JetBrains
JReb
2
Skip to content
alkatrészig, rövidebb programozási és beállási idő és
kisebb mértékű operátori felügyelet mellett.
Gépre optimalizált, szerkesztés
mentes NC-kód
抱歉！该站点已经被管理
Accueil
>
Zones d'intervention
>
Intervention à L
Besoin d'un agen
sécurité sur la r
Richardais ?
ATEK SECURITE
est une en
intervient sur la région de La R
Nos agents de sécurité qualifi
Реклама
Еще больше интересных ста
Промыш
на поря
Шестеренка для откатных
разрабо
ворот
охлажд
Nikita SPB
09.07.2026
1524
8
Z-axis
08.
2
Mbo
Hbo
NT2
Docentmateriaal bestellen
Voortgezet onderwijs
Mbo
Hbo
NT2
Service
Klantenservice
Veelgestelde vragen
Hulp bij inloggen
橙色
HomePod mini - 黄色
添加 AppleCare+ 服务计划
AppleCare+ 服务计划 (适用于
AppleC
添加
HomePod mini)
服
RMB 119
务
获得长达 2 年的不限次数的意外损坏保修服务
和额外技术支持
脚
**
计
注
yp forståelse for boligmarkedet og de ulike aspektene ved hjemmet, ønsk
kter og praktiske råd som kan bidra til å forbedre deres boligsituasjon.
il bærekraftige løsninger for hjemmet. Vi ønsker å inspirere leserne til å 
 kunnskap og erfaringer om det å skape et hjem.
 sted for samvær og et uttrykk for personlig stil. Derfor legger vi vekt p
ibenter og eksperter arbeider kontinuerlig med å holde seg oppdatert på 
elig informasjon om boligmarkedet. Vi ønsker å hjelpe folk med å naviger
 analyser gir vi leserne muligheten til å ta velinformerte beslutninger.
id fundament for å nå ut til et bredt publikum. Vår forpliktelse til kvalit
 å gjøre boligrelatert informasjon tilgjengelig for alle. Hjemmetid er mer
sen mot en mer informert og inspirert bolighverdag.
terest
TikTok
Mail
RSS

**Work item:** Transcribe all of the lines above word for word, in the same order, one per line.

**Your response:**
JetBrains
JReb
2
Skip to content
alkatrészig, rövidebb programozási és beállási idő és
kisebb mértékű operátori felügyelet mellett.
Gépre optimalizált, szerkesztés
mentes NC-kód
抱歉！该站点已经被管理
Accueil
>
Zones d'intervention
>
Intervention à L
Besoin d'un agen
sécurité sur la r
Richardais ?
ATEK SECURITE
est une en
intervient sur la région de La R
Nos agents de sécurité qualifi
Реклама
Еще больше интересных ста
Промыш
на поря
Шестеренка для откатных
разрабо
ворот
охлажд
Nikita SPB
09.07.2026
1524
8
Z-axis
08.
2
Mbo
Hbo
NT2
Docentmateriaal bestellen
Voortgezet onderwijs
Mbo
Hbo
NT2
Service
Klantenservice
Veelgestelde vragen
Hulp bij inloggen
橙色
HomePod mini - 黄色
添加 AppleCare+ 服务计划
AppleCare+ 服务计划 (适用于
AppleC
添加
HomePod mini)
服
RMB 119
务
获得长达 2 年的不限次数的意外损坏保修服务
和额外技术支持
脚
**
计
注
yp forståelse for boligmarkedet og de ulike aspektene ved hjemmet, ønsk
kter og praktiske råd som kan bidra til å forbedre deres boligsituasjon.
il bærekraftige løsninger for hjemmet. Vi ønsker å inspirere leserne til å 
 kunnskap og erfaringer om det å skape et hjem.
 sted for samvær og et uttrykk for personlig stil. Derfor legger vi vekt p
ibenter og eksperter arbeider kontinuerlig med å holde seg oppdatert på 
elig informasjon om boligmarkedet. Vi ønsker å hjelpe folk med å naviger
 analyser gir vi leserne muligheten til å ta velinformerte beslutninger.
id fundament for å nå ut til et bredt publikum. Vår forpliktelse til kvalit
 å gjøre boligrelatert informasjon tilgjengelig for alle. Hjemmetid er mer
sen mot en mer informert og inspirert bolighverdag.
terest
TikTok
Mail
RSS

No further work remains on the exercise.